Rapora göre, yalnızca bir yılda 62 bin kişi kirli hava nedeniyle yaşamını yitirdi. Uzmanlar, bu durumu “sessiz bir halk sağlığı krizi” olarak nitelendiriyor. Partikül madde (PM) kirliliğinin sigara içmek kadar ölümcül riskler taşıdığına dikkat çekiliyor.
Raporda, Türkiye’nin farklı illerinde hava kalitesi ölçümleri ayrıntılı şekilde paylaşıldı. 2024 boyunca yapılan analizlerde, Iğdır, Erzincan ve Kütahya Türkiye’nin havası en kirli üç ili olarak belirlendi. Bu şehirlerdeki partikül madde seviyeleri, Dünya Sağlık Örgütü (DSÖ) tarafından belirlenen güvenli sınırların birkaç kat üzerine çıktı.
Hava Kirliliği 62 Bin Erken Ölüme Neden Oldu
Temiz Hava Hakkı Platformu verilerine göre, 2024 yılında hava kirliliğine bağlı hastalıklar nedeniyle 62 bin kişi hayatını kaybetti. Bu ölümler, özellikle solunum yolu hastalıkları, kalp-damar rahatsızlıkları ve kanser vakalarında artışa neden oldu. Uzmanlar, hava kirliliğinin etkilerini uzun vadeli bir sağlık sorunu olarak değerlendiriyor.
Solunan kirli havanın, sigara içmekle benzer düzeyde sağlık riski oluşturduğu belirtiliyor. Hava kalitesi düşük bölgelerde yaşayan vatandaşların, kronik hastalıklara yakalanma oranının diğer illere göre çok daha yüksek olduğu ifade ediliyor.

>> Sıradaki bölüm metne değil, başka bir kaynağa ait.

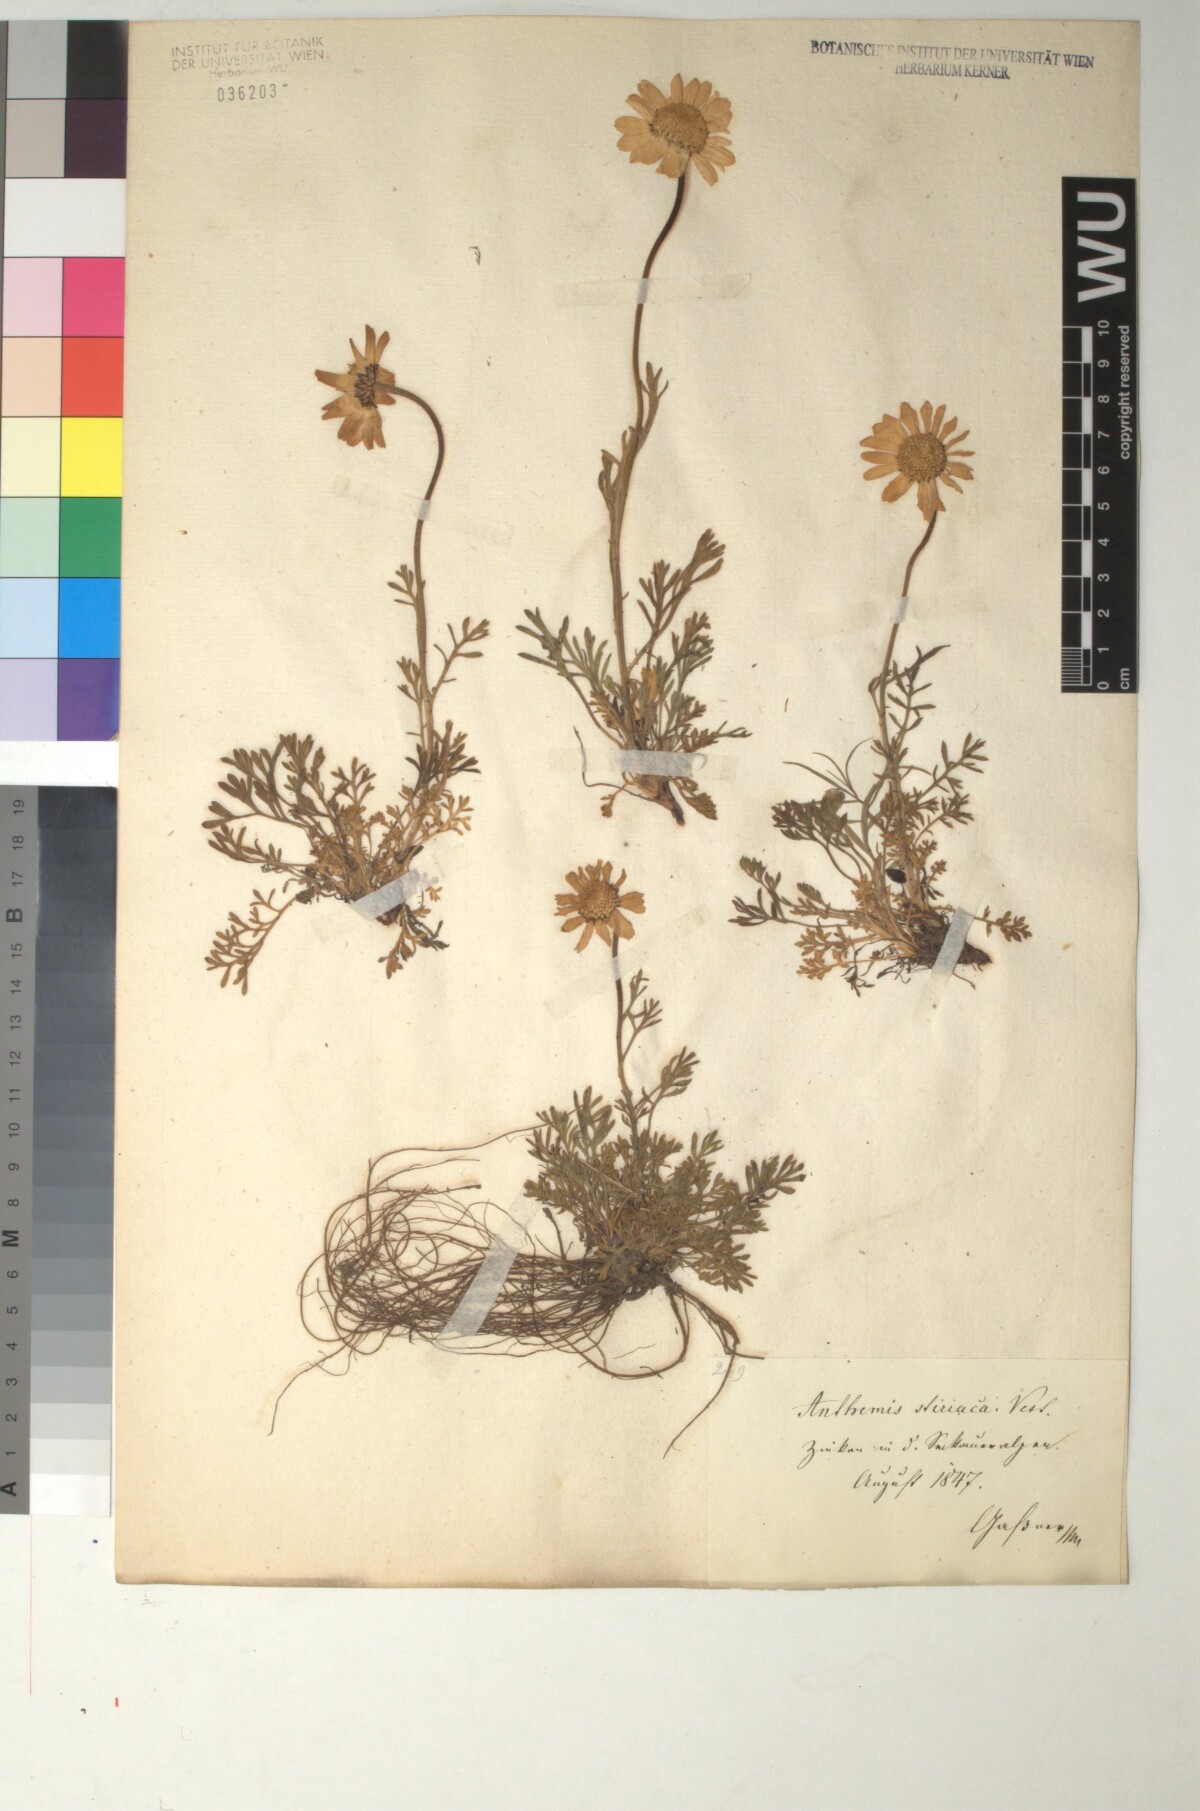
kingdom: Plantae
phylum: Tracheophyta
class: Magnoliopsida
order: Asterales
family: Asteraceae
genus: Anthemis
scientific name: Anthemis cretica
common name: Mountain dog-daisy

Ekonomiye 138 Milyar Dolarlık Kayıp
Raporda yer alan ekonomik veriler de dikkat çekici. Türkiye ekonomisinin hava kirliliği nedeniyle yılda 138 milyar dolar zarar ettiği açıklandı. Bu kaybın en önemli nedenleri arasında ısınmada kömür kullanımı, sanayi tesislerinden kaynaklanan emisyonlar ve şehir trafiği gösteriliyor.
Uzmanlar, hava kirliliğinin yalnızca çevresel değil, aynı zamanda ekonomik bir kriz yarattığını vurguluyor. İş gücü kaybı, sağlık harcamalarındaki artış ve üretim verimliliğinin düşmesi, ekonomiye doğrudan etki eden unsurlar arasında.
En Kirli Şehirler: Iğdır, Erzincan ve Kütahya
Temiz Hava Hakkı Platformu verilerine göre, Iğdır, Erzincan ve Kütahya Türkiye’de hava kalitesi en düşük iller olarak belirlendi. Bu şehirlerdeki partikül madde oranı, DSÖ’nün önerdiği yıllık ortalama sınır değerlerin üç ila dört katına ulaştı.
İstanbul ve Ankara gibi büyük şehirlerde ise hava kalitesi “hassas” düzeyde ölçüldü. Bu illerde de yoğun trafik, fosil yakıt kullanımı ve sanayi faaliyetleri hava kalitesini olumsuz etkilemeye devam ediyor.
Uzmanlardan Net Uyarı: “Sessiz Kriz” Derinleşiyor
Temiz Hava Hakkı Platformu Koordinatörü Deniz Gümüşel, raporun sonuçlarını değerlendirirken planlı kentleşmenin önemine dikkat çekti. Gümüşel, “Dünya Sağlık Örgütü standartlarına yaklaşmak, hem ekonomik hem de insani kayıpları azaltır” ifadelerini kullandı.
Uzmanlara göre, hava kirliliği ile mücadelede enerji politikalarının değiştirilmesi büyük önem taşıyor. Kömür ve fosil yakıt kullanımının azaltılması, yenilenebilir enerji kaynaklarına geçişin hızlandırılması gerekiyor.